• Problem to solve:
Leaving the pictures aside, transcribe the data below exactly.

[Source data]
========

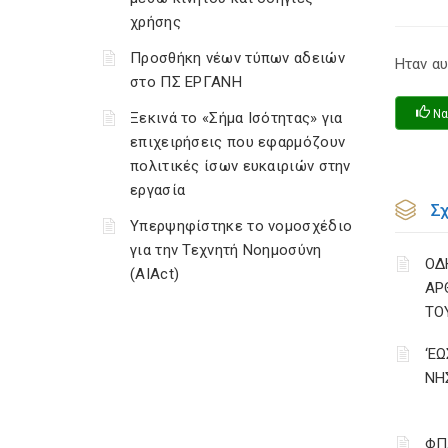
χρήσης
Προσθήκη νέων τύπων αδειών
Ηταν αυ
στο ΠΣ ΕΡΓΑΝΗ
Να
Ξεκινά το «Σήμα Ισότητας» για
επιχειρήσεις που εφαρμόζουν
πολιτικές ίσων ευκαιριών στην
εργασία
Σ
Υπερψηφίστηκε το νομοσχέδιο
για την Τεχνητή Νοημοσύνη
ΟΔ
(AIAct)
ΑΡ
ΤΟ
‘Ε
ΝΗ
ΦΠ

========

• Exercise result:
χρήσης
Προσθήκη νέων τύπων αδειών
Ηταν αυ
στο ΠΣ ΕΡΓΑΝΗ
Να
Ξεκινά το «Σήμα Ισότητας» για
επιχειρήσεις που εφαρμόζουν
πολιτικές ίσων ευκαιριών στην
εργασία
Σ
Υπερψηφίστηκε το νομοσχέδιο
για την Τεχνητή Νοημοσύνη
ΟΔ
(AIAct)
ΑΡ
ΤΟ
‘Ε
ΝΗ
ΦΠ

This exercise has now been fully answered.